Plusieurs étapes sont à suivre :

  • Le calendrier du pourvoi au Conseil d’État et l’éventuelle fixation d’une audience.
  • L’émergence de recours individuels devant les prud’hommes et leurs premières décisions, qui serviront de signaux sur la portée effective de l’annulation.
  • Les annonces opérationnelles d’Auchan concernant les cessions ou réorganisations d’entités et les garanties sociales proposées aux repreneurs.
  • La mobilisation locale des partenaires sociaux et des élus pour préserver l’emploi et accompagner les salariés.

La presse économique suit également les retombées : voir par exemple les analyses de la presse nationale et spécialisée pour replacer la décision dans la jurisprudence récente sur les PSE et le périmètre des groupes.

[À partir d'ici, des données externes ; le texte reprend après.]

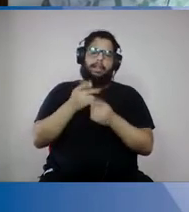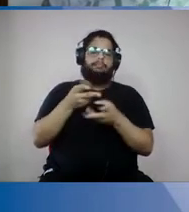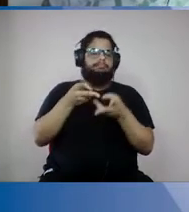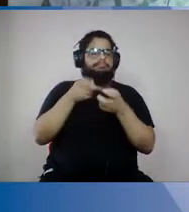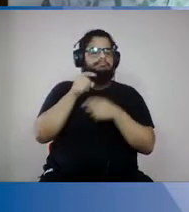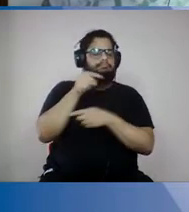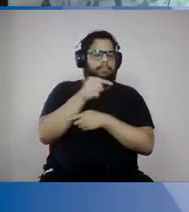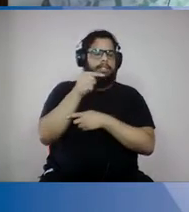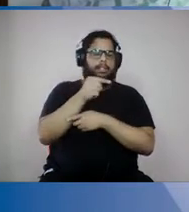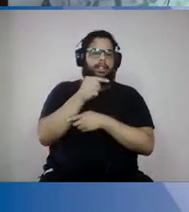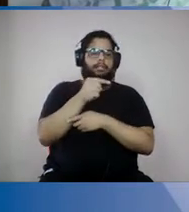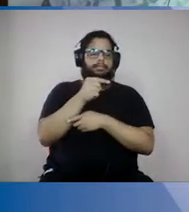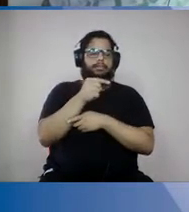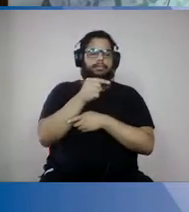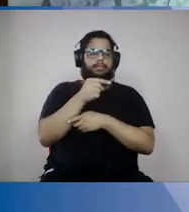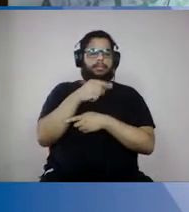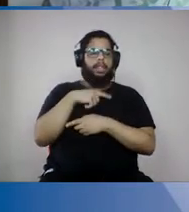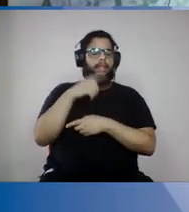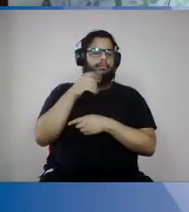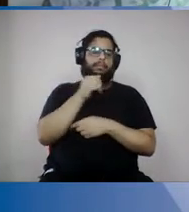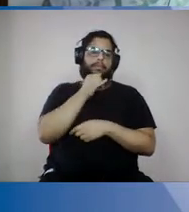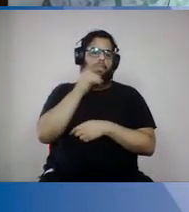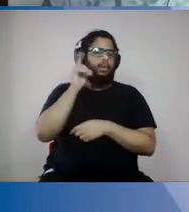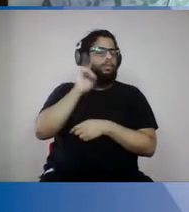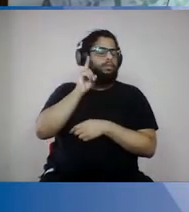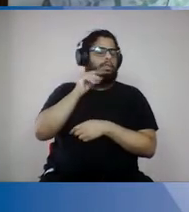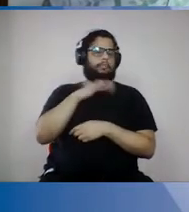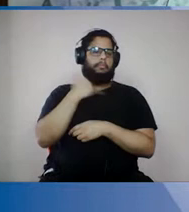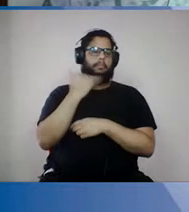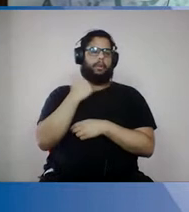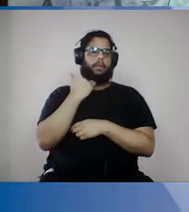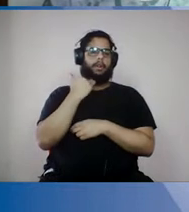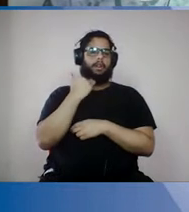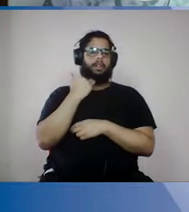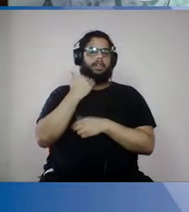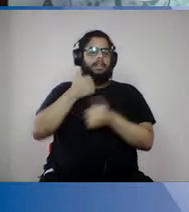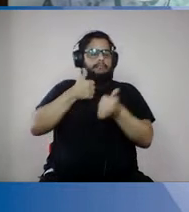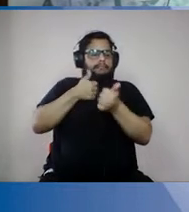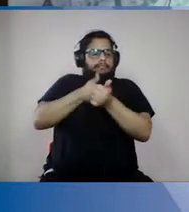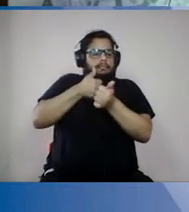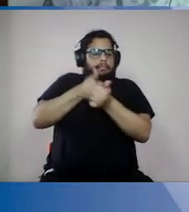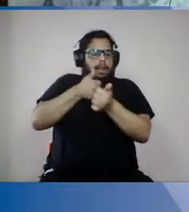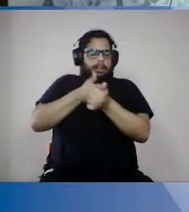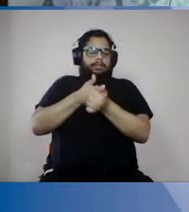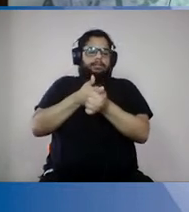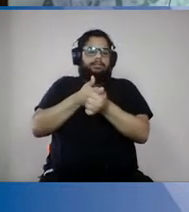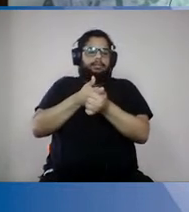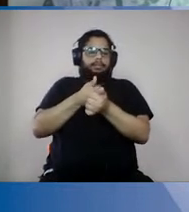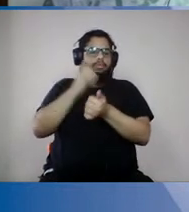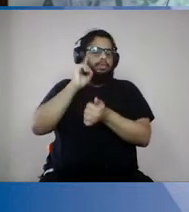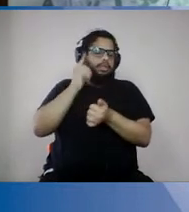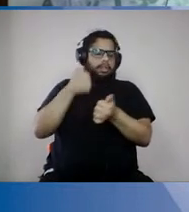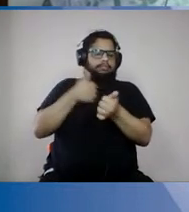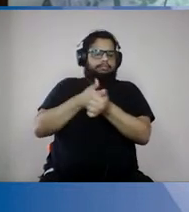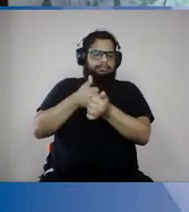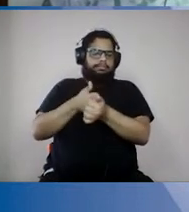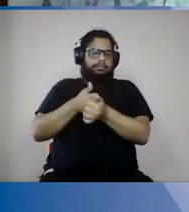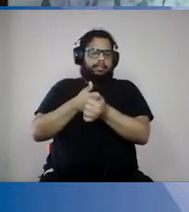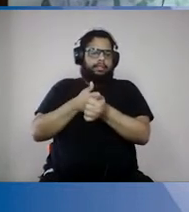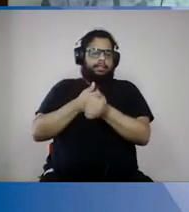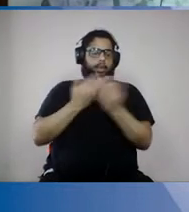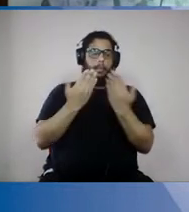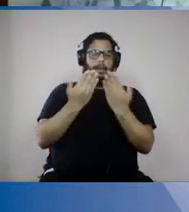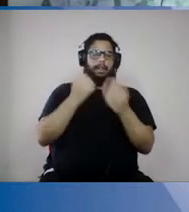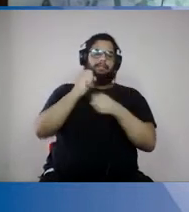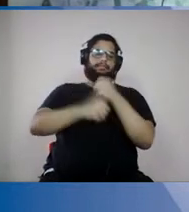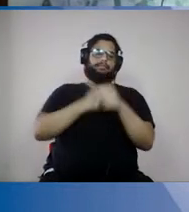observar aqui, os dias em que as mortes vêm acontecendo estão ficando mais próximos uns dos outros em relação ao que aconteceu no ano passado,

Perspectives : quelle portée pour le droit social en France ?

Au-delà de l’affaire Auchan, l’arrêt de Douai illustre une tendance plus large : les juridictions administratives et judiciaires examinent de plus en plus la qualité de l’information et la définition du périmètre économique lorsque des plans sociaux de grande ampleur sont engagés. Pour les entreprises, cela se traduit par une exigence accrue de transparence et de documentation.

Pour les décideurs locaux et régionaux, l’enjeu est double : protéger les salariés et garantir une transition économique maîtrisée pour les territoires. Dans les Hauts-de-France, où certains bassins sont déjà fragilisés, la concertation entre acteurs publics, privés et syndicats sera déterminante pour limiter les effets sociaux.

Points de repère et ressources

Voies possibles pour les acteurs locaux

Les élus locaux et les directions économiques des Hauts-de-France disposent d’outils pour agir : mobilisation de dispositifs d’aide à la réindustrialisation, soutien aux projets de reprise, et renforcement des parcours de reconversion. La coordination entre autorités publiques, services de l’emploi et partenaires sociaux sera essentielle pour limiter l’impact social et soutenir les salariés dans leur recherche d’alternatives professionnelles.

Point de vigilance pour les cadres financiers

Pour un directeur administratif et financier, cette affaire rappelle la nécessité d’anticiper les risques juridiques liés aux PSE : provisions prudentes, documentation complète des motifs économiques, attention au périmètre consolidé et aux obligations d’information. La maîtrise du risque social devient un élément central de la stratégie financière à moyen terme.

À suivre

Le dossier se jouera désormais devant le Conseil d’État. Selon l’issue, les conséquences pour les salariés, la gouvernance du groupe et la jurisprudence sociale pourront être significatives. Les acteurs locaux et nationaux doivent rester attentifs aux prochains développements et préparer des réponses opérationnelles pour protéger l’emploi et accompagner les transitions professionnelles.